**Text:**
# # # # # # #

For a recent matter, I had to look into an area of law that I have not explored in several years – municipal law – and better refresh myself for my client’s upcoming hearing.


It is a given that the municipality where you live has the right to permit or refuse to allow certain businesses within the limits of its power.  It is the very basis of the idea of a sovereign, in many ways.  One place the rule is written is in Section 3-3-2 of the Official Code of Georgia.  It specifically governs the powers of local governing authorities as to the granting, refusal, suspension, or revocation of licenses generally, what due process the businesses that petition for licenses are permitted, and requires that the applicant him- or herself be fingerprinted.


(a)  Except as otherwise provided for in this title, the manufacturing, distributing, and selling by wholesale or retail of alcoholic beverages shall not be conducted in any county or incorporated municipality of this state without a permit or license from the governing authority of the county or municipality. Each such local governing authority is given discretionary powers within the guidelines of due process set forth in this Code section as to the granting or refusal, suspension, or revocation of the permits or licenses; provided, however, that residency by an applicant within the city or county issuing the permit or license shall not be a requirement by the respective local governing authority if the applicant designates a resident of the city or county who shall be responsible for any matter relating to the license.

(b)  The granting or refusal and the suspension or revocation of the permits or licenses shall be in accordance with the following guidelines of due process:

(1)  The governing authority shall set forth ascertainable standards in the local licensing ordinance upon which all decisions pertaining to these permits or licenses shall be based;

(2)  All decisions approving, denying, suspending, or revoking the permits or licenses shall be in writing, with the reasons therefor stated, and shall be mailed or delivered to the applicant; and

(3)  Upon timely application, any applicant aggrieved by the decision of the governing authority regarding a permit or license shall be afforded a hearing with an opportunity to present evidence and cross-examine opposing witnesses.

(c)  As a prerequisite to the issuance of any such initial permit or license only, the applicant shall furnish a complete set of fingerprints to be forwarded to the Georgia Bureau of Investigation, which shall search the files of the Georgia Crime Information Center for any instance of criminal activity during the two years immediately preceding the date of the application. The Georgia Bureau of Investigation shall also submit the fingerprints to the Federal Bureau of Investigation under the rules established by the United States Department of Justice for processing and identification of records. The federal record, if any, shall be obtained and returned to the governing authority submitting the fingerprints.

# # # # # # #

**Stated problem A:** Please output the licensing text between "(c)  As a prerequisite" and "submitting the fingerprints.", inclusive.
**Stated problem B:**
Answer these questions on the licensing text:
(i) Which section of the Official Code of Georgia is named as a place where the rule is written?
(ii) In what form must decisions approving, denying, suspending, or revoking the permits or licenses be issued?
(iii) How many years before the application date does the search of the Georgia Crime Information Center files cover?
The records are not needed for this work.

**Records from a data source:**
# # # # # # #

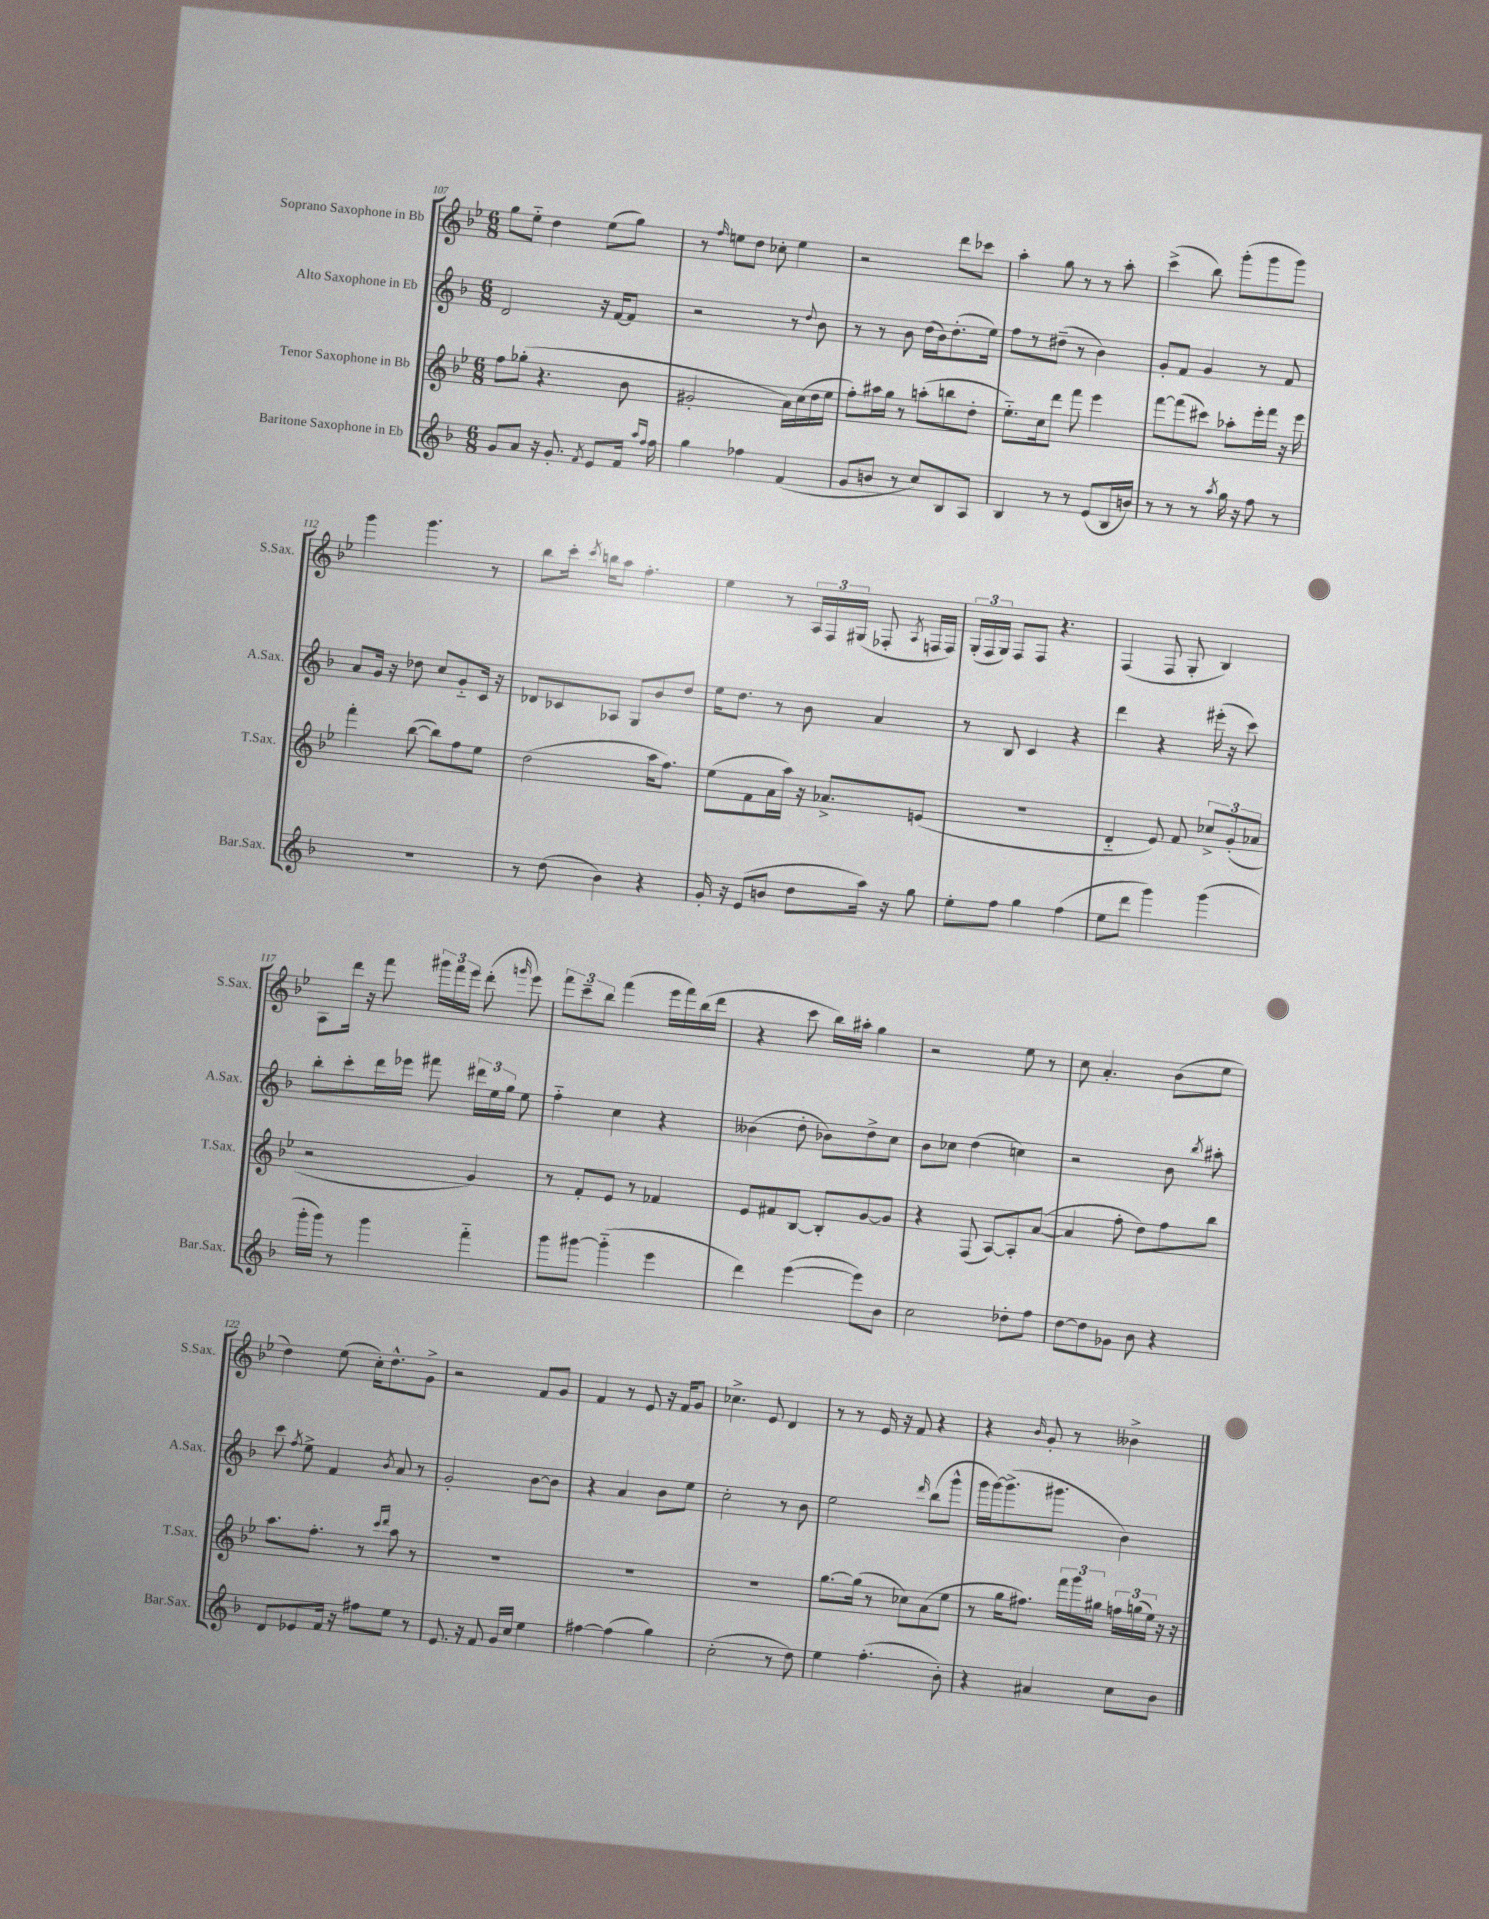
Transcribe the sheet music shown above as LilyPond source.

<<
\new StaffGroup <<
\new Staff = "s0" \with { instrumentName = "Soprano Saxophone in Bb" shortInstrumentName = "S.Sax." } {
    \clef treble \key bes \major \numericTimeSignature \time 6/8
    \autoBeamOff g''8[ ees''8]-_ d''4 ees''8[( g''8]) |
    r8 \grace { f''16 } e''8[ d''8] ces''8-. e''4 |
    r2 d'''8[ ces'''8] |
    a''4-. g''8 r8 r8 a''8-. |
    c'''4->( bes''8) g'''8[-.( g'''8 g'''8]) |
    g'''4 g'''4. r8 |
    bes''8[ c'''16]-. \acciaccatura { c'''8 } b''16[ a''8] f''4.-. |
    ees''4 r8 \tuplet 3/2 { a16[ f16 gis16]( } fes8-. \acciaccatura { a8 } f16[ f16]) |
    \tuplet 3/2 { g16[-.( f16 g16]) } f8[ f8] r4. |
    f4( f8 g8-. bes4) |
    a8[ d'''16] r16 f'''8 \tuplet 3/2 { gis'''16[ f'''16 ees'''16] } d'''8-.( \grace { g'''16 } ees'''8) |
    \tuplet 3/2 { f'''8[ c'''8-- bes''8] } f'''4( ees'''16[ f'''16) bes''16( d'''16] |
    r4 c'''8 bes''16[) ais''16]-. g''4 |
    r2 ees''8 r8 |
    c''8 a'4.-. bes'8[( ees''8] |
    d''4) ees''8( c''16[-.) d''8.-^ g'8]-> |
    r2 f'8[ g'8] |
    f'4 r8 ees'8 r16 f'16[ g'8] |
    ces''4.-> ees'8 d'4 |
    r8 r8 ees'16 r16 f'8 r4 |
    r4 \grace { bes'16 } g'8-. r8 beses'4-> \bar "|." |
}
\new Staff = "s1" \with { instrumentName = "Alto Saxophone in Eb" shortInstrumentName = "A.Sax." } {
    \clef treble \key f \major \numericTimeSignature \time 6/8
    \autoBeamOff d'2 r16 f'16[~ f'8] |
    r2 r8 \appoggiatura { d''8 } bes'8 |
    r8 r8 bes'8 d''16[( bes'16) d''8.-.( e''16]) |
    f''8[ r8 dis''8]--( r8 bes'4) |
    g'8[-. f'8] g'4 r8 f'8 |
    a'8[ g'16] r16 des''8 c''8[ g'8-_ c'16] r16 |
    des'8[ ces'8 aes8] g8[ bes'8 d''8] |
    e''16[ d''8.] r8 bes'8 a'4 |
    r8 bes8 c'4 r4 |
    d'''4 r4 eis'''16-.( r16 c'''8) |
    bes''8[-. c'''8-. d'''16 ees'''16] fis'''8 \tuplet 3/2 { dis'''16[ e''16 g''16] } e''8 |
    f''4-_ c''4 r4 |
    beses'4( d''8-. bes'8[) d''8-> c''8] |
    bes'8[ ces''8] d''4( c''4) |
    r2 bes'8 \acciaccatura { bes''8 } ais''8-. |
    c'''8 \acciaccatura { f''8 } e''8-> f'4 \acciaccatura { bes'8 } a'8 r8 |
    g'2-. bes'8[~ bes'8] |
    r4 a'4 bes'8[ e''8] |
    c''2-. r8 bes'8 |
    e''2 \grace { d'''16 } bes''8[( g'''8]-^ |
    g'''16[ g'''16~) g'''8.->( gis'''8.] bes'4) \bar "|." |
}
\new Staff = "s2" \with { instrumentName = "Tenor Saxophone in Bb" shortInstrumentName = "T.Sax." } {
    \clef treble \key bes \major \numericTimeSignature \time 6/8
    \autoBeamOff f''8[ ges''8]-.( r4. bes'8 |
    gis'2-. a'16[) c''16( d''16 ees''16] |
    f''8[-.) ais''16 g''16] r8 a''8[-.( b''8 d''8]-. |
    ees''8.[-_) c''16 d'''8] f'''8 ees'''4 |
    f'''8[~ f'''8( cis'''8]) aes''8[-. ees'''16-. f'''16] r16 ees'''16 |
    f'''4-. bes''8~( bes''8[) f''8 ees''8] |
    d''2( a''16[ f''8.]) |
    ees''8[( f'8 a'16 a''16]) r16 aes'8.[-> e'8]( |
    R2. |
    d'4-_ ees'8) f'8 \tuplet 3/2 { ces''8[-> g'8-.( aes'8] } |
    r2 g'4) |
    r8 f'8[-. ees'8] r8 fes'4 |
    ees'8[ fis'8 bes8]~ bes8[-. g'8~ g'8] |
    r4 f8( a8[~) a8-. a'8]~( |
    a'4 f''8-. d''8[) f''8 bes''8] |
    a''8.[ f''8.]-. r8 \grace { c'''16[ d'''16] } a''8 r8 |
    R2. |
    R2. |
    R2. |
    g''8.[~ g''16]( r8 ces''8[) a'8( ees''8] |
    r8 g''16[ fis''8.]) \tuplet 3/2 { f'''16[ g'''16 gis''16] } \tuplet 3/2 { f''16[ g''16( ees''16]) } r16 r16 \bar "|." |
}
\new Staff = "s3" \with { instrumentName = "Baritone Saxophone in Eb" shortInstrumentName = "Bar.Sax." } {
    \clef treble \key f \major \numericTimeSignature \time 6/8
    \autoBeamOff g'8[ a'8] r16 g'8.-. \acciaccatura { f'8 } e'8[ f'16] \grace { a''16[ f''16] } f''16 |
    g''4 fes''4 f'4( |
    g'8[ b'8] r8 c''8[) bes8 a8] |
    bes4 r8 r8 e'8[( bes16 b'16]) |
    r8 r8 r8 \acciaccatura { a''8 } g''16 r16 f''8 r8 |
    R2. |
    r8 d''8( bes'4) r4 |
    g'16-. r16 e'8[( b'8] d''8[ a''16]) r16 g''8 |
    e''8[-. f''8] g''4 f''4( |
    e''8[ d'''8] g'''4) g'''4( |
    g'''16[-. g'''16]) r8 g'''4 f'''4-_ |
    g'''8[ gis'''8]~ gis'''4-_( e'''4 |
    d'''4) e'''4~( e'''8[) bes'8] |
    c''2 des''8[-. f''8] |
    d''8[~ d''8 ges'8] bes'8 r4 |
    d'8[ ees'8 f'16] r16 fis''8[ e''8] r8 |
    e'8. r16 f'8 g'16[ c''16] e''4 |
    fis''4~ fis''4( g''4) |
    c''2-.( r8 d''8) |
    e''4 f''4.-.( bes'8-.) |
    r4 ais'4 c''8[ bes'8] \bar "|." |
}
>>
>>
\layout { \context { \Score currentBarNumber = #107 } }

# # # # # # #

**Task result A:**
(c)  As a prerequisite to the issuance of any such initial permit or license only, the applicant shall furnish a complete set of fingerprints to be forwarded to the Georgia Bureau of Investigation, which shall search the files of the Georgia Crime Information Center for any instance of criminal activity during the two years immediately preceding the date of the application. The Georgia Bureau of Investigation shall also submit the fingerprints to the Federal Bureau of Investigation under the rules established by the United States Department of Justice for processing and identification of records. The federal record, if any, shall be obtained and returned to the governing authority submitting the fingerprints.

**Task result B:**
(i) Section 3-3-2.
(ii) In writing, with the reasons stated, and mailed or delivered to the applicant.
(iii) Two years.